One of the highlights of the Telluride Patient Safety Summer Camp was the in-depth discussion of the meaning of informed consent. It is not as straightforward as “here, sign this”. In fact the paper consent itself is in a sense the last and least component of informed consent. I was a bit surprised and secretly glad to hear some places have rid themselves of the informed consent form, which reinforces the notion that informed consent is some kind of administrative scut to be dished out to residents. Informed consent isn’t extra, it isn’t something for special procedures, it really should be an integrated part of every doctor-patient relationship. The heart of it is shared decision making and coming to the best course of action based on the patient’s preferences, values, needs, and goals. (“Preferences, values, needs, and goals” was in fact one of my takeaways – a mental checklist worth committing to memory.) Granted, we do have a long way to go in learning the best way to approach individual patients. The ideal of informed consent and shared decision making poses a number of difficult issues. For example, people don’t perceive risks and benefits in the most rational way, especially when presented as numerical probabilities.

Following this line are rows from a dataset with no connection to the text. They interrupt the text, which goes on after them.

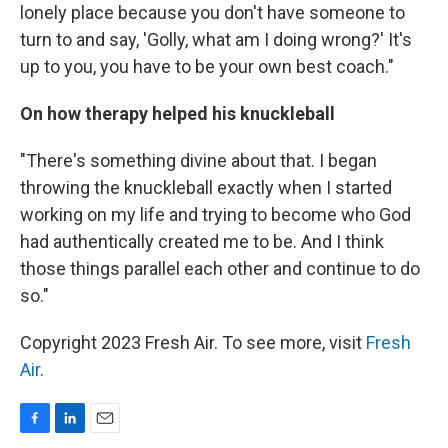
lonely place because you don't have someone to
turn to and say, 'Golly, what am I doing wrong?' It's
up to you, you have to be your own best coach."
On how therapy helped his knuckleball
"There's something divine about that. I began
throwing the knuckleball exactly when I started
working on my life and trying to become who God
had authentically created me to be. And I think
those things parallel each other and continue to do
so."
Copyright 2023 Fresh Air. To see more, visit
Fresh
Air
.
F
L
E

Doctor: “The risk of death is 1 in 100,000.”
Patient: “I’m sorry, all I heard was death!”
(Lest we think we are special, it’s people who struggle with perception, not just patients.)
Further difficulties arise when patients are in some ways incapable of truly understanding certain risks because they do not live in the healthcare world. They haven’t seen what it’s like to be in the ICU for a prolonged stay with a “complicated post-op course”. And of course, there is the perception that risks are things that happen to other people, but not to me.
To add to the complexity, doctors may inject their own biases – either optimism or otherwise – into conversations about risks and benefits. “The risks include bleeding, infection, and death, but that’s like any procedure. We kind of have to say that with pretty much any procedure we do these days…”
Again – I think we have a good idea what the ideal of informed consent looks like, but the issues presented in getting there are a different story.
That said, the issue of publishing infection rates comes up in the context of transparency. In fact, infection rates have everything to do with informed consent, too. If I’m having a procedure that puts me at risk for infection, wouldn’t it be nice to know exactly how much risk I’m undertaking, particularly from hospital to hospital? Sure, I could find some bulk statistics for the infection risk of the procedure in a textbook (or government website) somewhere, and that information is likely to be outdated. If I’m having the procedure done at hospital X, then the most accurate estimate of my true risk of infection will most likely be the actual rate of infections at hospital X. If a hospital has enough volume of a certain procedure, they ought to track their own complication rates. It’s more than just transparency, it’s about being as honest and as forthright as you can, and providing patients with the best, most accurate and up-to-date information about what kind of outcomes they can expect when they come to your hospital.